(Text-based hardware design files)
--- --- ---

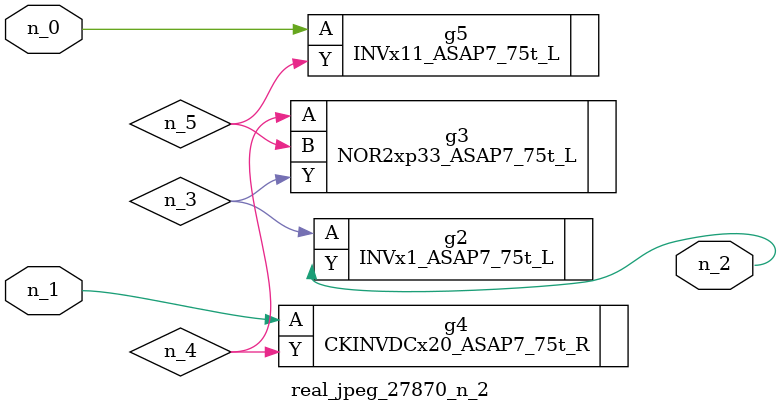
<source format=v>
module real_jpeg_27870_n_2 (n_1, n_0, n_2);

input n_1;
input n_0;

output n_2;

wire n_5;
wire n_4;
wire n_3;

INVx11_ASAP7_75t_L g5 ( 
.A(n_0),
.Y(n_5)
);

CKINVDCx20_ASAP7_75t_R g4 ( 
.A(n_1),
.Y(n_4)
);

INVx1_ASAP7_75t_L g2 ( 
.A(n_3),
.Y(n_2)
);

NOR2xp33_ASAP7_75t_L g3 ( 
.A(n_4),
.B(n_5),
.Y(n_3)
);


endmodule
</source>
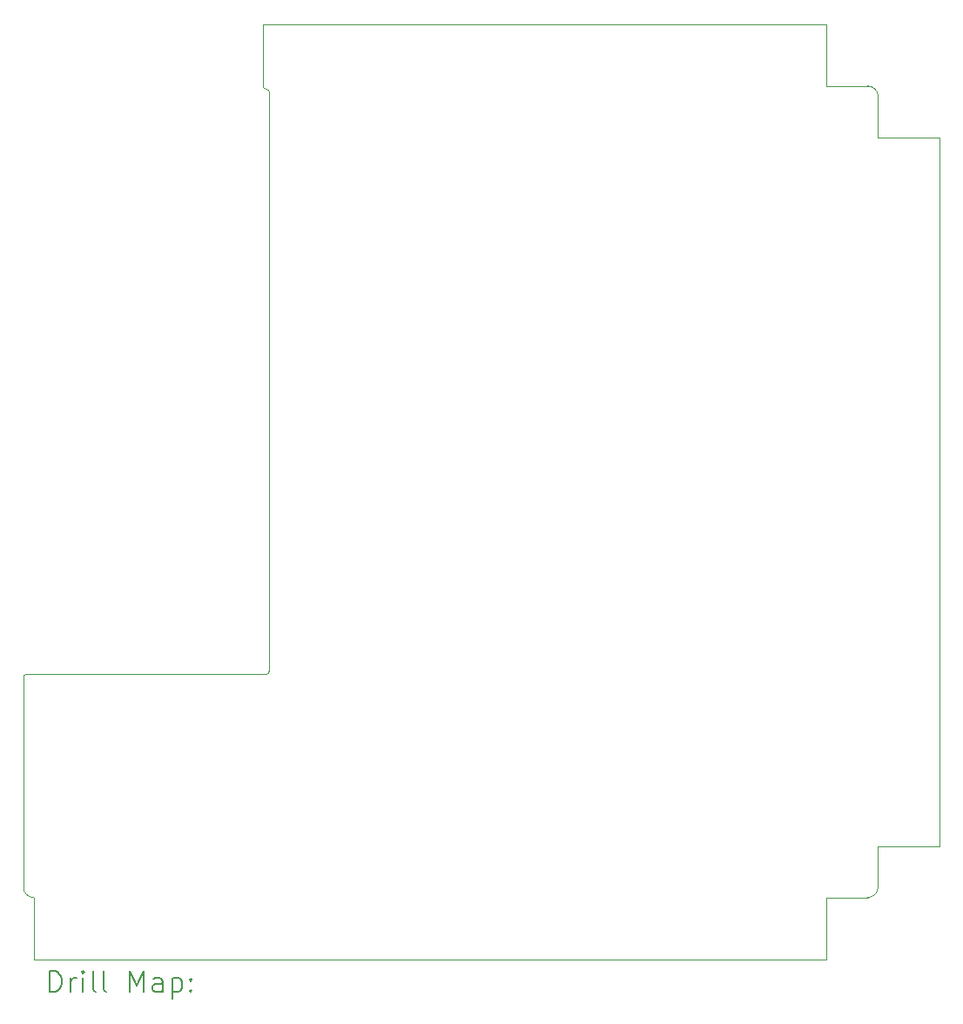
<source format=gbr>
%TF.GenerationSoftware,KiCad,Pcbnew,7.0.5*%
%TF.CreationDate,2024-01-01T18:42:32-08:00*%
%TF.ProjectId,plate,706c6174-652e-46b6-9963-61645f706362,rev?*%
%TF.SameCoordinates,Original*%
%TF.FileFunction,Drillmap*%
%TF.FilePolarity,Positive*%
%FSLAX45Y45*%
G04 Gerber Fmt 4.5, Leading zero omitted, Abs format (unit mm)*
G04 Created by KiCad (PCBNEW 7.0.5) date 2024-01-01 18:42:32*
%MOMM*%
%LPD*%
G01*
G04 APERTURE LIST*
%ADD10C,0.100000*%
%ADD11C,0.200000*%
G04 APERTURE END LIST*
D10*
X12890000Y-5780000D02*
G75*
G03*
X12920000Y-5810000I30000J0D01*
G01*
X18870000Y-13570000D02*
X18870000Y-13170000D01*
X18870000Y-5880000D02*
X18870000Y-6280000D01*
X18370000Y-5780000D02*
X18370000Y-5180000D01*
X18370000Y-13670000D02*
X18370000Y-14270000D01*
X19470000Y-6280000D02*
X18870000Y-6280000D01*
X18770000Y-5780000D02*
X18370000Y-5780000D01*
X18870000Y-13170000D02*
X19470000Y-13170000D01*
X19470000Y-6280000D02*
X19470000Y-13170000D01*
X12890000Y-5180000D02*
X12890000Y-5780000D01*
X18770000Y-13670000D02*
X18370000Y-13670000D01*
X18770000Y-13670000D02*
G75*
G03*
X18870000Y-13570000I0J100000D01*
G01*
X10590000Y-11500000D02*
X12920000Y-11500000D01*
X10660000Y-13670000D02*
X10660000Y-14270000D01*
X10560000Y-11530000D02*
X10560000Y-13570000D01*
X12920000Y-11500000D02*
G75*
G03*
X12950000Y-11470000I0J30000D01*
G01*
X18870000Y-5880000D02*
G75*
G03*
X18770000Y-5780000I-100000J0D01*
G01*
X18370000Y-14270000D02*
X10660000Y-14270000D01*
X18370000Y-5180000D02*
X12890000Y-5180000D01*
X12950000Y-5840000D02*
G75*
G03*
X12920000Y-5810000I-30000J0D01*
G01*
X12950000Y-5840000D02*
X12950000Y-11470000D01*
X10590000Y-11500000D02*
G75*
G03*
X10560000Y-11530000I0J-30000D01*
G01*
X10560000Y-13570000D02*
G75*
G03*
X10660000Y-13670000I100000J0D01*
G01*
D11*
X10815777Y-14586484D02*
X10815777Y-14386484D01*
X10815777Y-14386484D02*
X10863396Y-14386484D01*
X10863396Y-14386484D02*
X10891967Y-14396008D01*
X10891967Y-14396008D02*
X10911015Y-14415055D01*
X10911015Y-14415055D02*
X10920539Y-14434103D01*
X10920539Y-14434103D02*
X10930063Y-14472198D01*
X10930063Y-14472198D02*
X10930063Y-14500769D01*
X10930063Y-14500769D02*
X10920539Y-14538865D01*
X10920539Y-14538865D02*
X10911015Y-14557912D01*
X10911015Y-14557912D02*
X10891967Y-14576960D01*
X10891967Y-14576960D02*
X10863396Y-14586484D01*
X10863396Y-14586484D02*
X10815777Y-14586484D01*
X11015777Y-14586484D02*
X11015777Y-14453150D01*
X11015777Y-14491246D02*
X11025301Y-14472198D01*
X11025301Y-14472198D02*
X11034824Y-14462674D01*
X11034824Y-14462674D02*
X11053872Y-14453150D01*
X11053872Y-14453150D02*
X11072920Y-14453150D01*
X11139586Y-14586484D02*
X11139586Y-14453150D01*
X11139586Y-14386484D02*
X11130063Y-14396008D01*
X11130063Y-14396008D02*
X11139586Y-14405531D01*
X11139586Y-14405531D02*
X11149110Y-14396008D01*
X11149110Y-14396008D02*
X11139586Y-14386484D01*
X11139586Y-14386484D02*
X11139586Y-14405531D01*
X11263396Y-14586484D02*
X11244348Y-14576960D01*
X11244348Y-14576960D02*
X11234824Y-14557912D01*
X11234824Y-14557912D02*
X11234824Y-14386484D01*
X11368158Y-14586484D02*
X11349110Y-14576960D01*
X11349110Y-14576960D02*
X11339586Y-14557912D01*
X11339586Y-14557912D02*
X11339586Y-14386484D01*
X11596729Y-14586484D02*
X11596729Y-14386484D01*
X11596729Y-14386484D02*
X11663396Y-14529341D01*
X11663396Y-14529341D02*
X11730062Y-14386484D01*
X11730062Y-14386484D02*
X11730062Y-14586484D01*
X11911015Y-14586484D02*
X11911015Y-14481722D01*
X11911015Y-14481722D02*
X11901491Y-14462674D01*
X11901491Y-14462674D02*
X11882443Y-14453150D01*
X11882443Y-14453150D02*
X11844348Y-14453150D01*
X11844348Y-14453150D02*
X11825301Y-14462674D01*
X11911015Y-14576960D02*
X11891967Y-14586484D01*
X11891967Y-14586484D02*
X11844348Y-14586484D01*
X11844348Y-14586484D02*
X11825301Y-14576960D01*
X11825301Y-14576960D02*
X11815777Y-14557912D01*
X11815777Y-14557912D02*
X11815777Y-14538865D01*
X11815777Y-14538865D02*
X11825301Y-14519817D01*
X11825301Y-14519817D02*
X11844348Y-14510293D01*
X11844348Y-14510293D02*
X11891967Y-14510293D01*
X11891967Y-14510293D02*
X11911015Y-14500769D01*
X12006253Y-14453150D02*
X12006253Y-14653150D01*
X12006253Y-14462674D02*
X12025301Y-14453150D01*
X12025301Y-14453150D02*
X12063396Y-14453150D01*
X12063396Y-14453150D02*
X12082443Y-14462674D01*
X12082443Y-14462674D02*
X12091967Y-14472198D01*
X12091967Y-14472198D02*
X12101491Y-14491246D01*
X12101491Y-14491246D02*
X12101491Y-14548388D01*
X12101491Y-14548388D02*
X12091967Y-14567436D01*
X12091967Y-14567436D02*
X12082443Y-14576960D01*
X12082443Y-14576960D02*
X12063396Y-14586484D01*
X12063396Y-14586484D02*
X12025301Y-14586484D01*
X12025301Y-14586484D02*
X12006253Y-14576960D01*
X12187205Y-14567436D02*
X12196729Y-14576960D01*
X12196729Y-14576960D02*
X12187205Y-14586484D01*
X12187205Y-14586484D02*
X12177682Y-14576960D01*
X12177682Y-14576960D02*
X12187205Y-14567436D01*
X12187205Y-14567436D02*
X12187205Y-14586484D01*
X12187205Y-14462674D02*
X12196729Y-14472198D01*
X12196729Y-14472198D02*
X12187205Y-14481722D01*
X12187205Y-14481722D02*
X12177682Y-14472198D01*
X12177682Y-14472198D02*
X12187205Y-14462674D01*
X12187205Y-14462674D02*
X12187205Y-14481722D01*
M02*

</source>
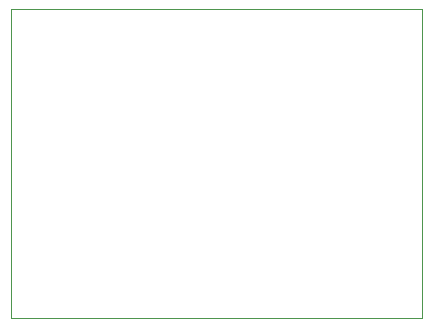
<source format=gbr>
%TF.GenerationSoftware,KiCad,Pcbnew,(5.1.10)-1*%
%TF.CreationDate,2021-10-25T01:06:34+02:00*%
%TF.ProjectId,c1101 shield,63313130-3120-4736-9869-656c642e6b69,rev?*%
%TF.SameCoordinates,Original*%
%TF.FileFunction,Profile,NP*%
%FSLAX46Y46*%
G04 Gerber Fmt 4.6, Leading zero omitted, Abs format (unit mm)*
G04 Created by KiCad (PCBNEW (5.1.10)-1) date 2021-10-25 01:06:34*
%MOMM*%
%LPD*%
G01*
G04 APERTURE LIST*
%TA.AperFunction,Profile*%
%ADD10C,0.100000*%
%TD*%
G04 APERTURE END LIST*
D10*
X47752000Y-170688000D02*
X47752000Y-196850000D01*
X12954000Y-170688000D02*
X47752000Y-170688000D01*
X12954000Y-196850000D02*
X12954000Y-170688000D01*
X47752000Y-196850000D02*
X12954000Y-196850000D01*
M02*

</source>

--- --- ---

## The task
Your job is to copy out every line from the records above that has the word "format".

## Answer to this task
<source format=v>
<source format=gbr>
G04 Gerber Fmt 4.5, Leading zero omitted, Abs format (unit mm)*
<source format=gbr>
G04 Gerber Fmt 4.6, Leading zero omitted, Abs format (unit mm)*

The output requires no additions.